I
Con cuatro años Paula ha oído nombrar más países de los que su tía o su abuela escucharon en media vida, pero si le pides que los repita probablemente se salte alguna consonante o vocal. Apenas recuerda quién es de dónde, quién nació aquí o quién allá. Si los rasgos son andinos, afro, o asiáticos, recién empieza a distinguirlo. No es una información importante cuando el mundo aún no es más que una pelota coloreada como con poco criterio. Juegan, saltan, se pelean y acaban en el suelo en exquisita igualdad. No parece que nadie vaya a inventarse aún concertinas para las vallas de colores de las zonas infantiles, ni papeles que repartan asimétricamente la dignidad en el patio del colegio.II
Le ha vuelto a parar la policía. El camino de Rodrigo ha sido el mismo que el de los demás, su ropa encaja en esa similitud de clan que gastan los adolescentes intentando ser distintos, su caminar, que él sepa, no tiene nada de diferente al de los colegas que le miran, entre empáticos e impacientes desde la esquina, esperando que pase el rito de que, no llevo nada en los bolsillos, no vengo de hacer nada malo, mira qué cara de ser reglamentariamente bueno tengo, déjame ir con mis amigos.Los demás están contentos de dejar de parecer niños, de esa barba incipiente, y una voz que pareciera escapar de entre las rocas. Él no, siente que crecer es una trampa, crecer es como volver a migrar sin haberse movido porque su yo joven, no es el de uno más, su yo joven es objeto de desconfianza y ansiedad, el perfil de alteridad que difunden en los telediarios. Vuelve con sus amigos esquivando fronteras que amenazan con romper las aceras del barrio, y dejarle en otro sitio que no está en ningún lugar.
III
Tras varios intentos la de admisión le ha dicho que vale, que sí, que no sea pesada, que ella no se hace cargo si después le llega un facturón, o vaya usted a saber si la detienen, o la deportan, o le sacan al hijo porque a quién se le ocurre ir de aquí para allá con una criatura en el vientre.

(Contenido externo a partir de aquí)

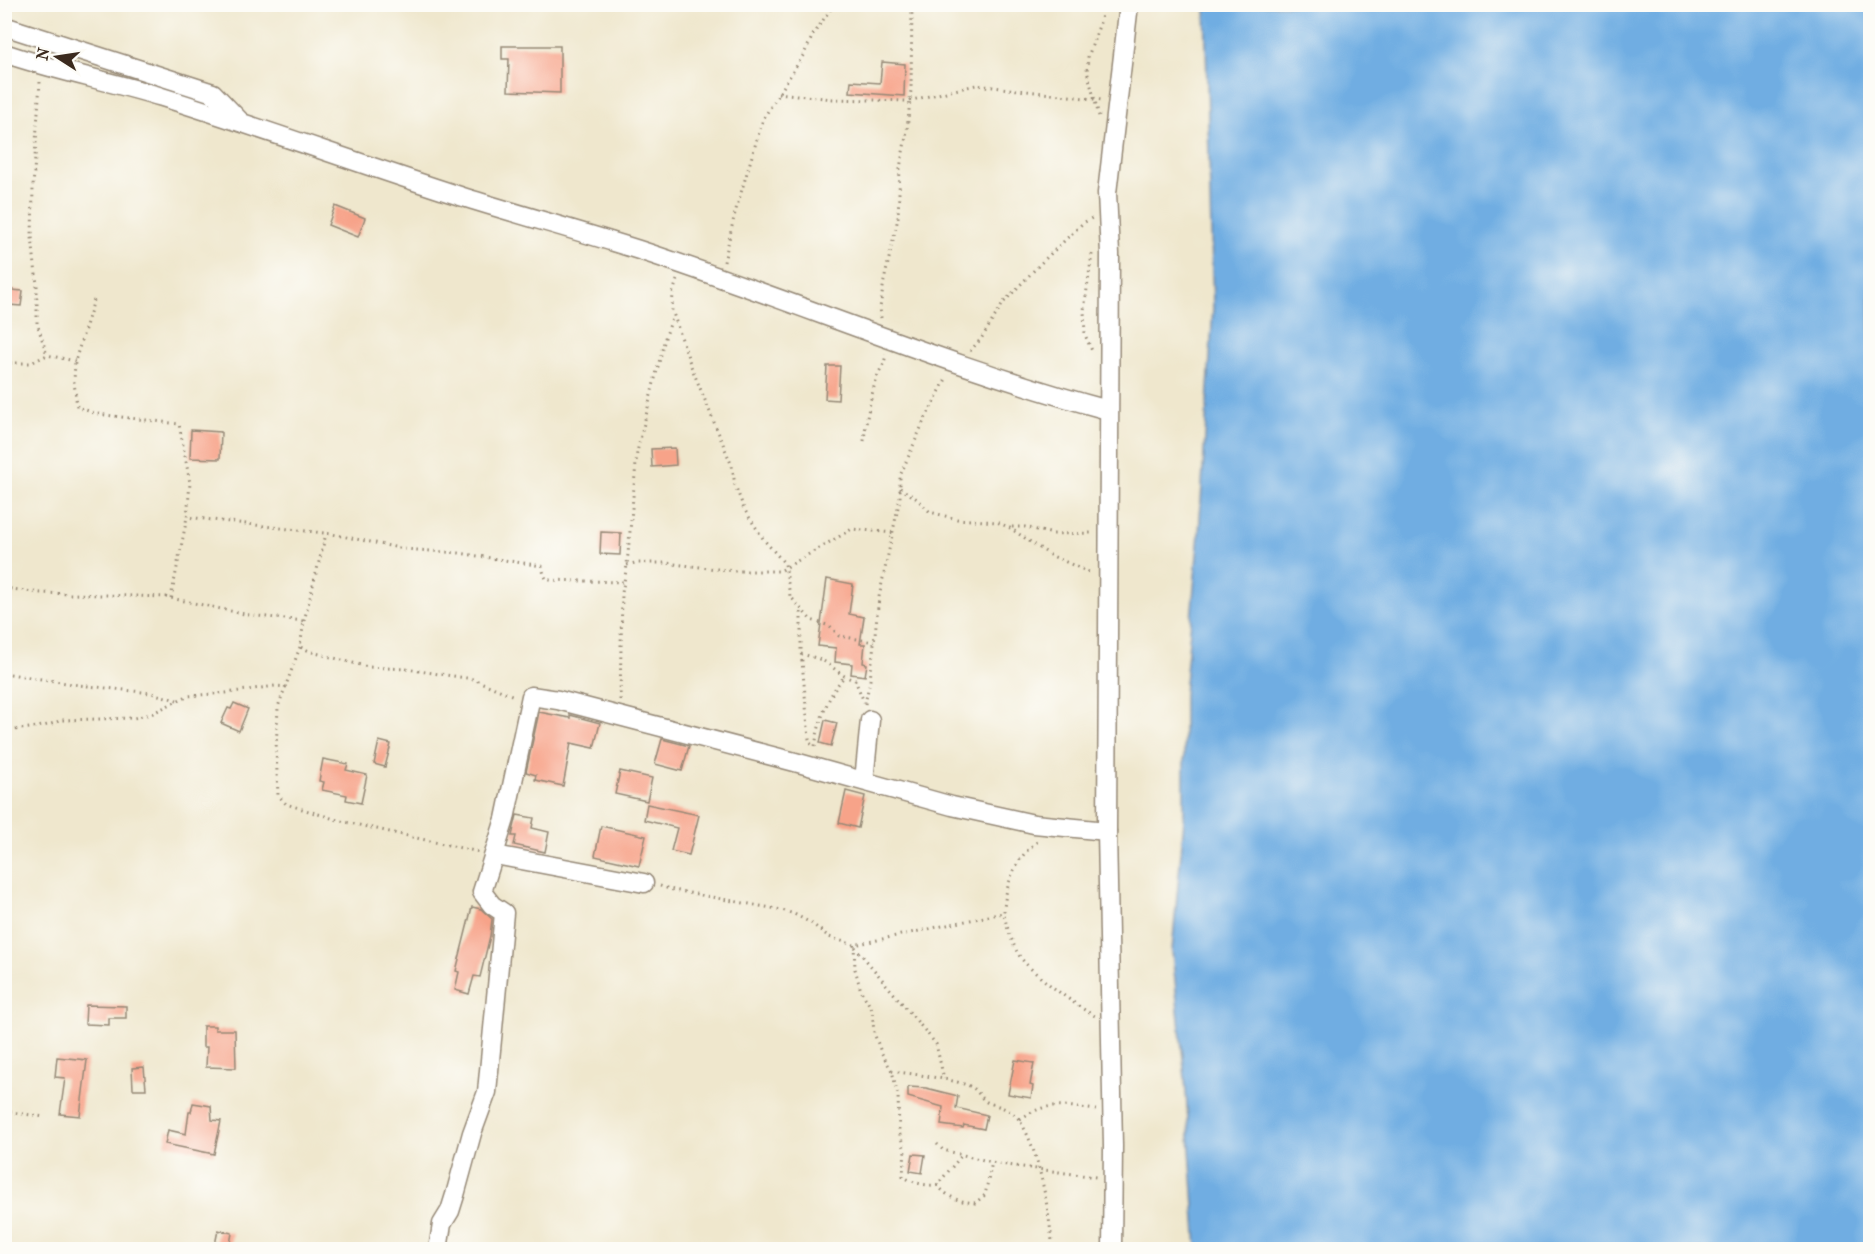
<svg xmlns="http://www.w3.org/2000/svg" width="1875" height="1254" font-family="'IM FELL French Canon',serif">
	<style>
		.water { fill: #70ade2; stroke: #566c80; stroke-width: 1.5 }
		.building { fill: #f7a389 }
		.lines { fill: none; stroke-linecap: round; stroke-linejoin: round }
		.minor-casing { stroke: #958876; stroke-width: 21 }
		.path { stroke: #958876; stroke-width: 3; stroke-dasharray: 1.5 4.5; stroke-linecap: butt }
		.minor { stroke: #fff; stroke-width: 18 }
	</style>
	<rect width="100%" height="100%" fill="#fdfcf7"/>
	<filter id="ink" filterUnits="userSpaceOnUse"><feTurbulence type="fractalNoise" baseFrequency=".0167" numOctaves="2"/><feDisplacementMap in="SourceGraphic" scale="12" xChannelSelector="R" yChannelSelector="G"/><feConvolveMatrix kernelMatrix="1 2 1 2 8 2 1 2 1" color-interpolation-filters="sRGB"/></filter>
	<filter id="wash" filterUnits="userSpaceOnUse"><feTurbulence type="fractalNoise" baseFrequency=".008" numOctaves="4" result="noise"/><feDisplacementMap in="SourceGraphic" scale="24" xChannelSelector="R" yChannelSelector="G"/><feGaussianBlur stdDeviation="1.35" result="paint"/><feColorMatrix in="noise" values="0 0 0 0 0 0 0 0 0 0 0 0 0 0 0 0 0 1.4 0 .05"/><feComposite in="paint" operator="in"/></filter>
	<g filter="url(#wash)">
		<rect width="100%" height="100%" fill="#efe7cd"/>
		<polygon class="water" points="1205,5 1870,5 1870,1249 1197,1249 1185,1078 1172,951 1184,820 1184,694 1199,534 1213,308"/>
		<g id="blocks">
			<g class="building">
				<polygon points="502,46 560,46 560,93 508,91 509,59 502,59"/>
				<polygon points="882,62 905,64 904,96 850,92 851,81 880,83"/>
				<polygon points="335,206 365,218 358,237 328,225"/>
				<polygon points="11,290 23,291 21,306 9,305"/>
				<polygon points="827,366 840,366 838,400 825,399"/>
				<polygon points="191,430 221,432 220,459 190,458"/>
				<polygon points="675,448 676,465 652,467 651,449"/>
				<polygon points="601,532 621,533 620,555 600,554"/>
				<polygon points="827,579 853,584 849,614 864,617 860,644 865,644 863,663 867,664 865,676 851,674 852,664 835,662 836,648 818,646"/>
				<polygon points="234,703 248,709 239,731 221,723 228,708 231,709"/>
				<polygon points="539,712 570,718 570,715 600,723 594,748 571,743 563,786 535,780 536,775 526,772"/>
				<polygon points="825,720 837,723 831,746 820,743"/>
				<polygon points="662,739 689,746 682,771 655,764"/>
				<polygon points="379,741 391,744 385,767 374,764"/>
				<polygon points="323,759 348,764 346,770 367,775 361,803 346,800 347,795 322,790 324,782 319,781"/>
				<polygon points="620,771 652,778 647,801 615,794"/>
				<polygon points="846,791 865,796 858,828 839,823"/>
				<polygon points="647,804 699,815 689,855 671,851 677,828 644,820"/>
				<polygon points="517,815 534,818 532,828 549,832 545,852 514,845 516,836 512,836"/>
				<polygon points="601,826 646,836 639,866 595,856"/>
				<polygon points="472,907 481,909 492,919 490,936 480,977 474,976 469,994 455,990 459,972 456,971"/>
				<polygon points="86,1005 126,1006 126,1018 109,1018 109,1025 85,1024"/>
				<polygon points="203,1026 215,1026 215,1030 235,1030 236,1068 206,1067 207,1047 203,1047"/>
				<polygon points="57,1057 87,1060 80,1116 60,1114 65,1078 55,1077"/>
				<polygon points="1015,1060 1034,1063 1030,1085 1033,1086 1031,1098 1008,1094"/>
				<polygon points="144,1067 146,1089 133,1089 132,1068"/>
				<polygon points="908,1087 926,1088 958,1096 956,1108 987,1115 984,1129 964,1125 963,1128 941,1125 943,1107 908,1097"/>
				<polygon points="193,1103 211,1106 212,1120 221,1121 214,1154 165,1144 168,1130 186,1134 189,1112 191,1112"/>
				<polygon points="913,1154 925,1155 922,1173 910,1171"/>
				<polygon points="218,1230 232,1233 229,1250 214,1250"/>
			</g>
		</g>
	</g>
	<g filter="url(#ink)">
		<use href="#blocks" fill-opacity="0" stroke="#958876" stroke-width="1.5"/>
		<g class="lines">
			<g class="minor-casing">
				<g id="minor">
					<polyline points="4,26 213,93 240,121"/>
					<path d="M 4,53 C 56,71 110,81 162,97 C 262,128 360,164 460,196 C 520,215 580,231 639,250 C 796,301 948,367 1108,410"/>
					<polyline points="864,781 870,720"/>
					<polyline points="495,855 644,883"/>
					<polyline points="438,1250 442,1224 450,1211 455,1195 472,1133 487,1092 504,913 492,905 482,892 505,819 531,696 558,700 795,762 952,806 1034,824 1107,831"/>
					<polyline points="1112,1250 1113,1146 1107,831 1110,254 1107,193 1129,4"/>
				</g>
			</g>
			<g class="path">
				<polyline points="40,82 33,187 32,237 37,285 37,323 47,355"/>
				<polyline points="778,93 833,99 908,101 976,85 1102,100"/>
				<polyline points="1099,116 1087,71 1088,57 1101,20 1103,4"/>
				<polyline points="1092,254 1084,310 1085,335 1093,353"/>
				<polyline points="724,262 735,213 763,119 804,54 813,35 834,4"/>
				<polyline points="677,280 673,293 672,310 691,366 732,466 735,485 744,509 764,540 785,564 790,596 811,620 830,626 839,636 874,642"/>
				<polyline points="94,300 75,361 74,382 77,407 97,414 179,424 190,483 187,517 332,534 404,549 459,553 542,566 544,575 547,580 623,582"/>
				<polyline points="881,318 880,308 884,281 898,218 900,168 907,131 911,90 912,4"/>
				<polyline points="970,351 981,339 1004,302 1040,264 1083,223 1092,218"/>
				<polyline points="4,363 31,363 47,355 75,361"/>
				<path d="M 864,441 C 866,420 870,400 876,380 C 879,370 885,364 886,354"/>
				<polyline points="900,488 917,499 930,512 957,519 997,522 1010,528 1050,555 1091,573"/>
				<polyline points="1012,527 1025,527 1053,534 1094,533"/>
				<polyline points="627,565 635,563 666,563 734,571 780,571 852,529 893,533"/>
				<polyline points="4,588 41,593 166,597 249,615 304,621 300,647 312,652 368,667 406,669 473,679 514,696"/>
				<polyline points="171,598 187,517"/>
				<polyline points="801,612 801,650 809,739 810,743 815,747"/>
				<polyline points="304,621 326,534"/>
				<polyline points="300,647 278,707 276,750 278,795 286,804 341,821 479,852"/>
				<path d="M 801,654 C 809,656 818,658 825,662 C 836,669 842,677 855,680 L 864,702"/>
				<polyline points="4,673 79,685 151,693 177,700"/>
				<polyline points="620,700 622,593 627,565 637,452 665,338 673,316"/>
				<polyline points="865,704 870,680 879,597 900,498 900,476 923,423 947,377"/>
				<path d="M 4,732 C 23,727 44,729 61,720 L 134,718 L 151,714 L 187,696 L 226,693 L 275,686 L 287,687"/>
				<path d="M 815,746 C 819,722 827,696 844,677"/>
				<path d="M 1037,842 C 1016,857 1005,885 1004,911 C 1003,918 1014,948 1019,955 C 1027,970 1079,1008 1095,1016"/>
				<polyline points="660,886 673,890 782,910 794,914 811,923 829,937 854,945 1003,913"/>
				<path d="M 854,945 L 855,969 L 861,991 L 872,1009 L 874,1033 L 881,1052 L 892,1071 L 898,1095 L 899,1132 L 905,1150 L 903,1176 C 912,1183 926,1186 937,1185 L 962,1155"/>
				<polyline points="855,947 936,1044 944,1079"/>
				<path d="M 892,1071 C 910,1074 959,1079 973,1088 C 979,1092 982,1101 989,1103 C 1001,1107 1013,1110 1020,1121 C 1040,1152 1049,1213 1053,1250"/>
				<polyline points="4,1111 44,1117"/>
				<path d="M 1020,1119 C 1049,1100 1063,1106 1096,1110"/>
				<polyline points="937,1144 943,1150 1000,1164 1096,1177"/>
				<path d="M 937,1185 C 949,1198 957,1201 975,1203 L 985,1195 L 992,1162"/>
			</g>
			<use href="#minor" class="minor"/>
		</g>
	</g>
	<rect width="1875" height="1254" fill="none" stroke="#fdfcf7" stroke-width="24"/>
	<g transform="translate(57 57) rotate(282)" stroke="#fdfcf7" stroke-width="4.5" paint-order="stroke">
	<path d="M0-4.5L10 22L0 15L-10 22Z" fill="#3b2a1e"/>
	<text y="-9" font-size="16" font-weight="bold" text-anchor="middle" fill="#3b2a1e">N</text>
	</g>
</svg>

Entiende poco de lo que le dicen —no es el idioma, es otra cosa— y cierra los ojos fuerte mientras vienen las contracciones, no hay mano a la que agarrarse, compañía que se bata por ella contra la burocracia. Alrededor otras mujeres reposan su cabeza sobre el hombro de una pareja, sonríen a una amiga, protestan ante una madre, descansan sobre la seguridad de que vendrá alguien a cuidarlas. Y ella no ha entendido nada. El miedo la empuja a huir y al mismo tiempo la retiene ahí quieta. Sumisa a lo que tenga que pasar.
IV
Ya no se puede cuidar a más gente, se dice como si con esa fórmula alguna puerta se cerrase. Pero ella solo sabe abrirlas y por esas puertas se descoyunta y pierde, la de cuidar a los niños en la distancia (y acuárdese que a Mario le está faltando una bici) y a los niños de los otros, —qué buena eres, ¿de verdad que no te importa quedarte un par de horas más?, dice la jefa sin esperar una respuesta— y al novio aquel que se ha echado, que tú sabes, está pasando un mal momento.
O a la madre que ya estaba mayor para quedarse sola, y hay que fijarse que si se enferma quebramos, se sonríe. Ya no se puede cuidar a más gente, repite mientras entran los sobrinos en casa y piden merienda. Su hermana no pasará por casa hasta la tarde del domingo.
V
Lleva en la mochila rosa, esa con orejas enormes, una cartulina. Alguna profe con poco tiempo ha garabateado un mapamundi. Encima dos muñegotes se abrazan. Abajo pone... “¿Qué pone Rodri?”. “Día internacional de las personas migrantes”, lee su hermano, aún molesto por las fronteras que a veces se erizan sin avisar. Llaman a la puerta, corre la niña mientras la abuela examina la imprecisión de los mapas, lo a broma que suena en ese dibujo dejar atrás una vida. La vecina entra frotándose el vientre. ¿Lo conseguiste? Pregunta la tía. Todo perfecto, suspira la joven. La abuela sirve leche en cinco vasos, su hija hace espacio entre los imanes de la nevera. “Ponlo aquí Paula el dibujo. Qué bonito”.